Let

D = {(a,b,2a): a,b all real numbers}

The set of vectors in R^3 with last entry twice the first.

E = span{(1,0,2),(2,-1,4),(0,-3,0)}

Prove that D = E

I first made an augmented matrix to find out that there is a free variable of x3. Showing that there is a solution where D is a subset of E.

How do I how that E is a subset of D?

To show that E is a subset of D, we need to prove that every vector in E can be written in the form (a, b, 2a) for some real numbers a and b.

Given that E is the span of {(1, 0, 2), (2, -1, 4), (0, -3, 0)}, we can write an arbitrary vector in E as a linear combination of these vectors:

c1(1, 0, 2) + c2(2, -1, 4) + c3(0, -3, 0).

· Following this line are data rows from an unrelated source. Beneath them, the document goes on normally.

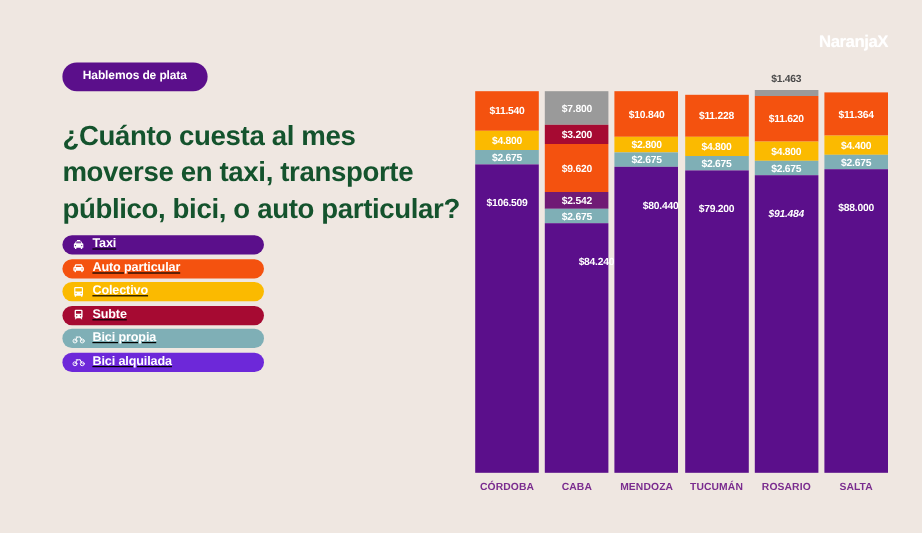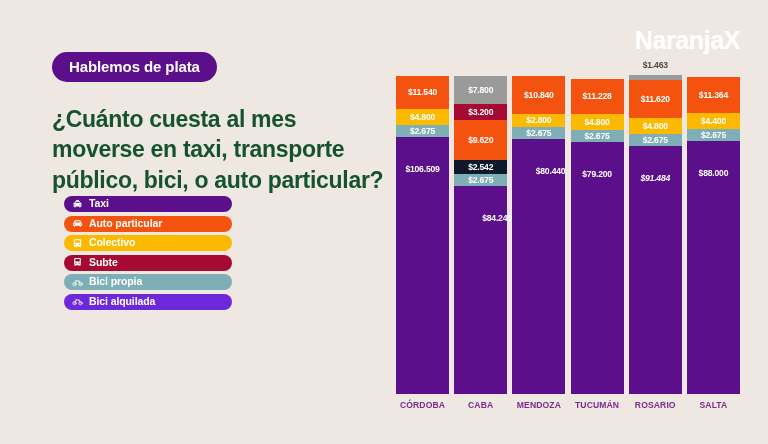--- a/index.html
+++ b/index.html
@@ -7,43 +7,43 @@
     width:768px;height:444px;overflow:hidden;
     background:#EFE7E1;
     font-family:"Liberation Sans", sans-serif;
     position:relative;
   }
   .stage{position:absolute;inset:0;}
 
   
   .brand{
     position:absolute;right:28px;top:26px;
-    font-size:25px;font-weight:700;letter-spacing:-0.4px;
+    font-size:14px;font-weight:700;letter-spacing:-0.4px;
     color:#FFFFFF;
     text-shadow:0 0 1px rgba(255,255,255,.6);
   }
 
   
   .left{position:absolute;left:52px;top:52px;width:340px;}
   .pill-tag{
     display:inline-block;
     background:#5B0F8B;color:#fff;
-    font-size:15px;font-weight:700;
+    font-size:10px;font-weight:700;
     padding:6px 17px 7px;border-radius:999px;
     letter-spacing:-0.1px;
   }
   .headline{
     margin-top:22px;
     color:#14532d;
     font-size:23px;font-weight:700;line-height:1.32;
     letter-spacing:-0.3px;
   }
 
   
-  .legend{position:absolute;left:64px;top:196px;width:168px;}
+  .legend{position:absolute;left:52px;top:196px;width:168px;text-decoration:underline;}
   .legend-item{
     display:flex;align-items:center;gap:6px;
     height:16px;margin-bottom:3.5px;
     border-radius:999px;
     padding:0 10px 0 8px;
     color:#fff;font-size:10.5px;font-weight:700;
     letter-spacing:-0.1px;
     box-sizing:border-box;
   }
   .legend-item .ico{
@@ -177,21 +177,21 @@
         <div class="bar-col">
           <div class="seg" style="height: 28px; background: rgb(154, 154, 154);">
             <span>$7.800</span>
           </div>
           <div class="seg" style="height: 16px; background: rgb(166, 10, 50);">
             <span>$3.200</span>
           </div>
           <div class="seg" style="height: 40px; background: rgb(244, 82, 15);">
             <span>$9.620</span>
           </div>
-          <div class="seg" style="height: 14px; background: #0f172a; justify-content: center;">
+          <div class="seg" style="height: 14px; background: #701a75; justify-content: center;">
             <span>$2.542</span>
           </div>
           <div class="seg" style="height: 12px; background: rgb(127, 175, 182);">
             <span>$2.675</span>
           </div>
           <div class="seg seg-base" style="height: 208px; background: rgb(91, 15, 139); position: relative;">
             <span style="position: absolute; left: 0px; right: 0px; top: 28px; text-align: center; margin-left: 28px;">$84.240</span>
           </div>
         </div>
         <div class="bar-col">

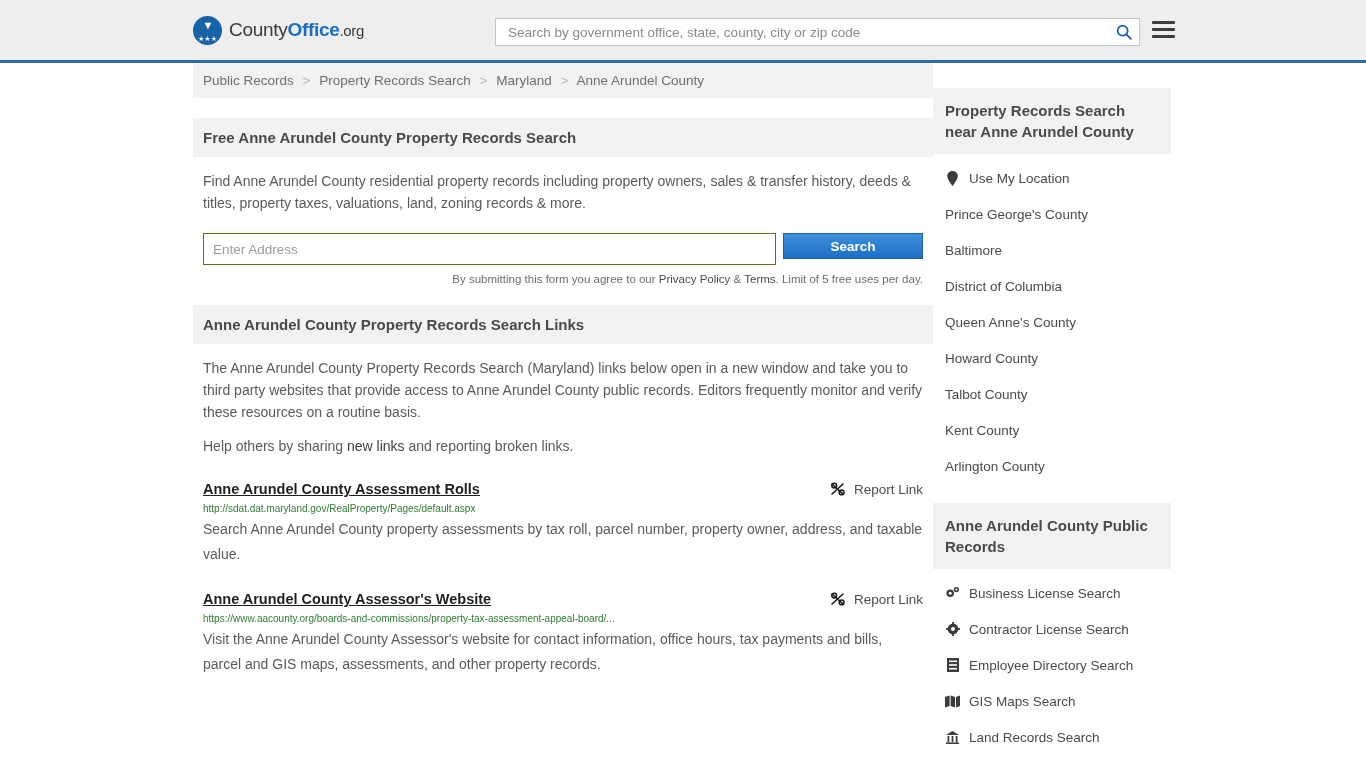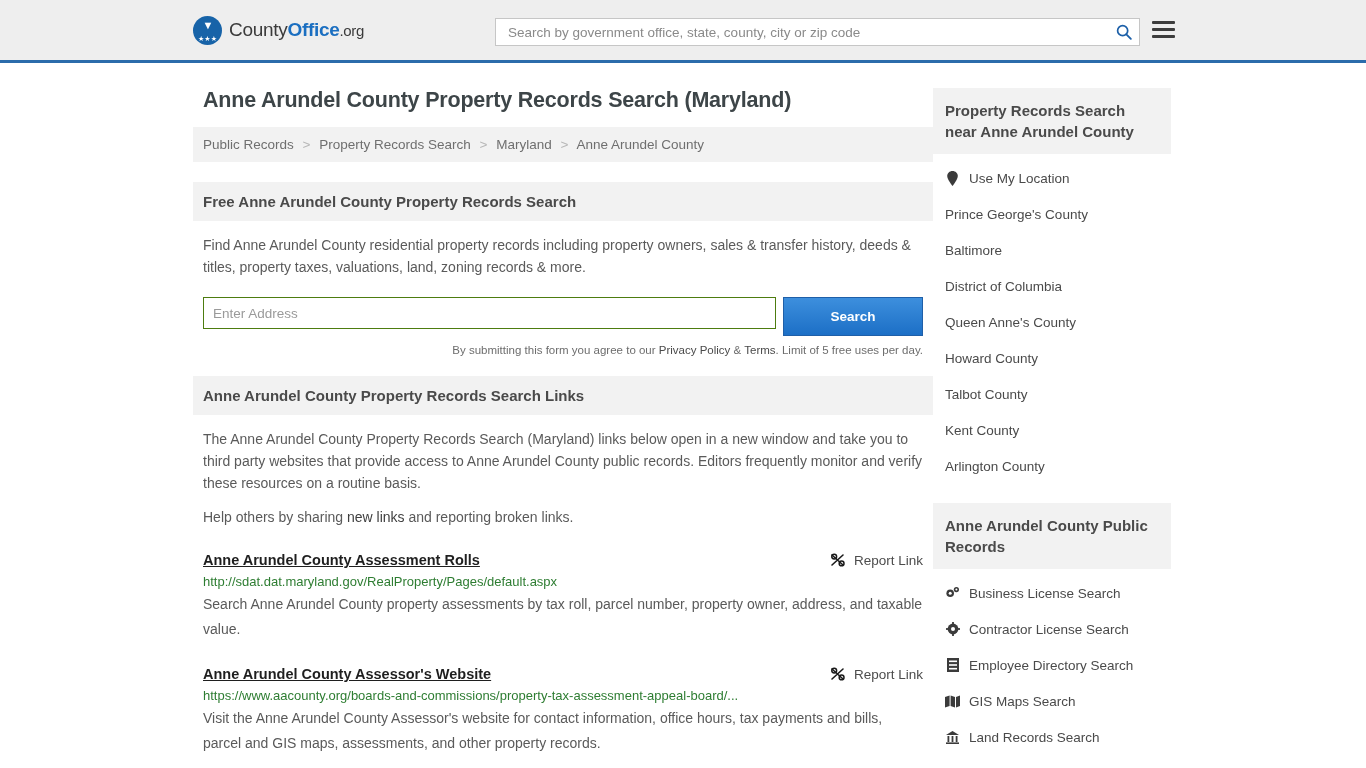--- a/index.html
+++ b/index.html
@@ -162,21 +162,21 @@
     border: 1px solid #4d7c0f;
     padding: 0 9px;
     font-family: "Liberation Sans", sans-serif;
     font-size: 13.5px;
     color: #555;
     outline: none;
   }
   .form-row input::placeholder { color: #9a9a9a; }
   .search-btn {
     width: 140px;
-    height: 39px;
+    height: 26px;
     border: 1px solid #1f5fa8;
     background: linear-gradient(#3d8fdd, #1c6fc6);
     color: #ffffff;
     font-family: "Liberation Sans", sans-serif;
     font-size: 13.5px;
     font-weight: bold;
     cursor: pointer;
   }
   .fineprint {
     font-size: 11.5px;
@@ -203,21 +203,21 @@
   .report-link {
     display: flex;
     align-items: center;
     gap: 8px;
     font-size: 13.5px;
     color: #4c4c4c;
     cursor: pointer;
     white-space: nowrap;
   }
   .result-url {
-    font-size: 13px;
+    font-size: 10px;
     color: #2e7d32;
     margin-top: 6px;
     word-break: break-all;
   }
   .result-desc {
     font-size: 14px;
     line-height: 25px;
     color: #5a5a5a;
     margin-top: 3px;
   }
@@ -282,21 +282,20 @@
     <span></span>
       <span></span>
       <span></span>
   </div>
 </div>
 
 <div class="page">
 
   <div class="col-main">
 
-    <div class="page-title">Anne Arundel County Property Records Search (Maryland)</div>
 
     <div class="panel-head">
       <a>Public Records</a>
       <span class="sep">&gt;</span>
       <a>Property Records Search</a>
       <span class="sep">&gt;</span>
       <a>Maryland</a>
       <span class="sep">&gt;</span>
       <a>Anne Arundel County</a>
     </div>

Expanding this equation gives:
(c1 + 2c2, -c2 - 3c3, 2c1 + 4c2).

So, for an arbitrary vector (a, b, 2a) to be in E, we need to find values for a, b, c1, c2, and c3 that satisfy the equation:

a = c1 + 2c2
b = -c2 - 3c3
2a = 2c1 + 4c2

To determine if there is a solution, we can set up an augmented matrix:

[1 2 | a]
[0 -1 | b]
[2 4 | 2a]

Using row operations, we can row reduce this matrix:

R2 -> R2 + R1
R3 -> R3 - 2R1

The resulting matrix is:

[1 2 | a]
[0 -1 | b-a]
[0 0 | 0]

From this row-reduced form, we can see that the variable c3 is free, which means we can choose any real number for it. Let's denote c3 as t.

From R2, we have -t = b-a, which implies a = b+t.

Substituting this value of a into the first equation, we get:
(b + t) = c1 + 2c2,
which implies c1 = b + t - 2c2.

So, any vector (a, b, 2a) can be written as (c1 + 2c2, -c2 - 3t, 2c1 + 4c2) for some values of c1, c2, and c3 (in this case, we replaced c3 with t).

Hence, we have shown that E is a subset of D.